IOWA (21-7, 10-7) VS. RUTGERS (13-14, 6-11)
There's a lot on the line Saturday afternoon when Iowa faces Rutgers. A win guarantees Iowa its first winning record in the Big Ten in two years. It would also guarantee Iowa's first regular season without a three-game losing streak in 13 years. And who knows: If Iowa manages to win, we might see peace sweep across the land.
Not much has changed at Rutgers since the last time we saw them, at least from a macro level. They still have a bunch of bodies to throw at Iowa's front line. They are still a hideous shooting team. They still play great interior defense and rebound well. They still haven't won a game when the opponent has scored 70 points.

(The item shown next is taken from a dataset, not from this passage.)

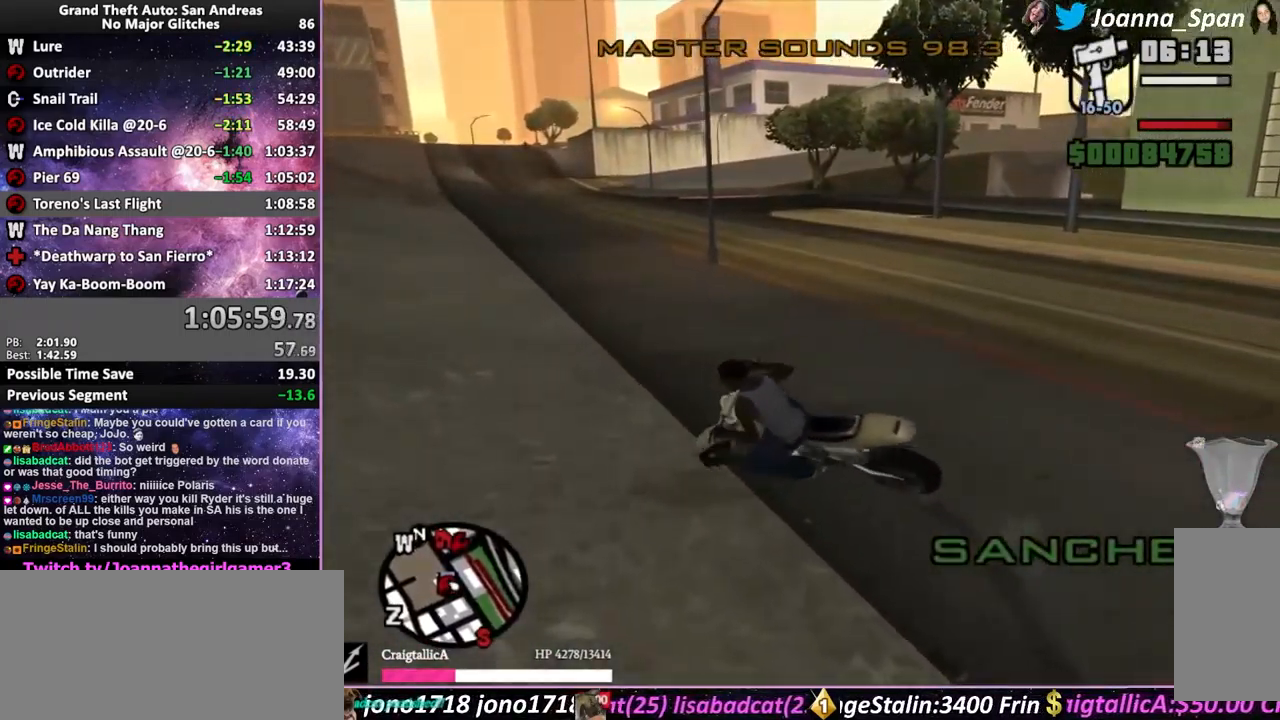
{"keys": ["f5", "w"], "mouse": [], "events": [[250, "f6", "up"], [250, "s", "up"], [267, "a", "up"], [267, "f7", "up"], [284, "shift_l", "down"], [384, "f5", "down"], [384, "w", "down"], [417, "f", "up"], [450, "shift_l", "up"]]}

But if you dig past the basic numbers and look at trends, Rutgers starts looking dangerous. Over the last five games, the Scarlet Knights have posted a higher overall adjusted efficiency than Iowa. That's in large part because Rutgers has improved its shooting; their effective field goal rate has jumped by about three points, from 46% to 50%. It's still not good, mind you: That's Kansas State-level shooting, and Kansas State isn't a good shooting team. But Kansas State does all the same things Rutgers does well, and they might win the Big 12 with crappy shooting by doing what Rutgers does well.

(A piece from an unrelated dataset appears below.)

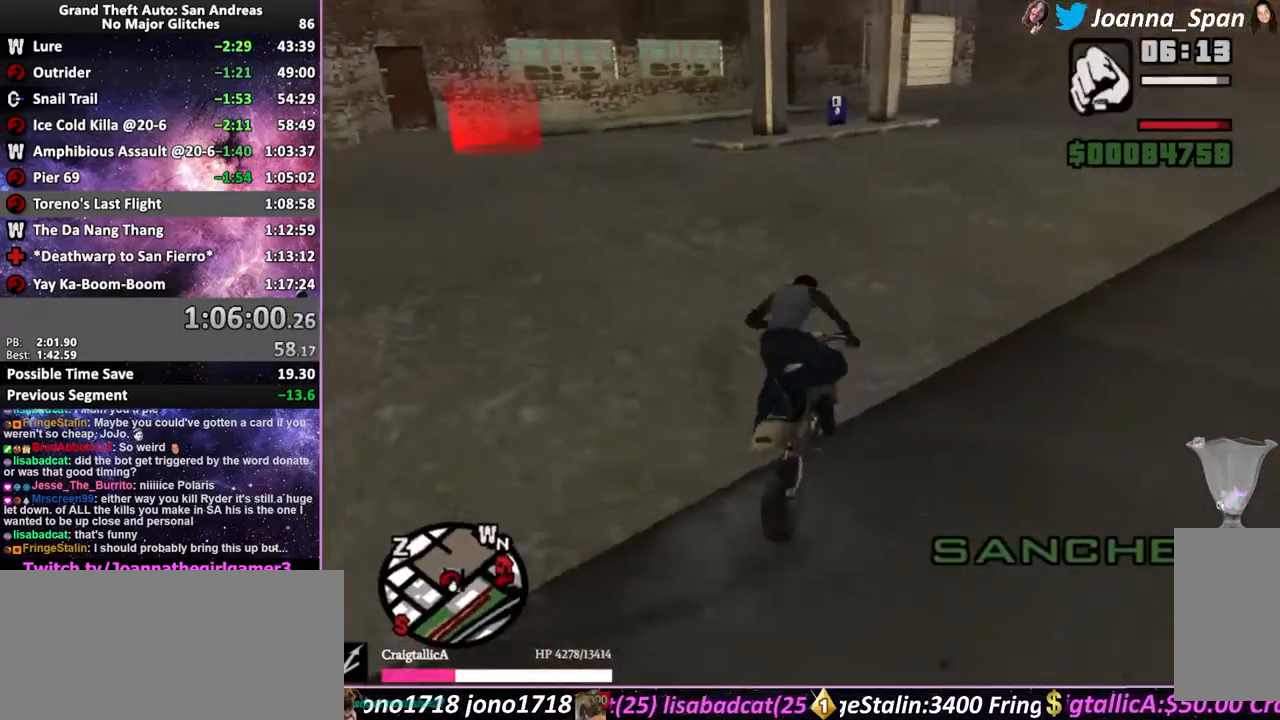
{"keys": ["f5", "shift_l", "w"], "mouse": [], "events": [[50, "shift_l", "down"], [117, "shift_l", "up"], [167, "shift_l", "down"], [250, "shift_l", "up"], [417, "shift_l", "down"]]}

That all poses a problem, because (a) Iowa isn't playing well on offense at the moment, and hasn't played particularly well since the Northwestern game almost a month ago, and (b) Iowa's offensive efficiency is built on the very things that Rutgers shuts down. There is also Iowa's ongoing issue with playing defense, particularly recently; the Ohio State and Northwestern games were Iowa's second- and third-worst defensive performances of the year, and the late-game histrionics have covered over some relatively poor performances at both ends of the court through February.
The calendar has now turned to March, and perhaps Iowa will turn back to efficient basketball with it. If it doesn't start Saturday, Rutgers poses a serious threat.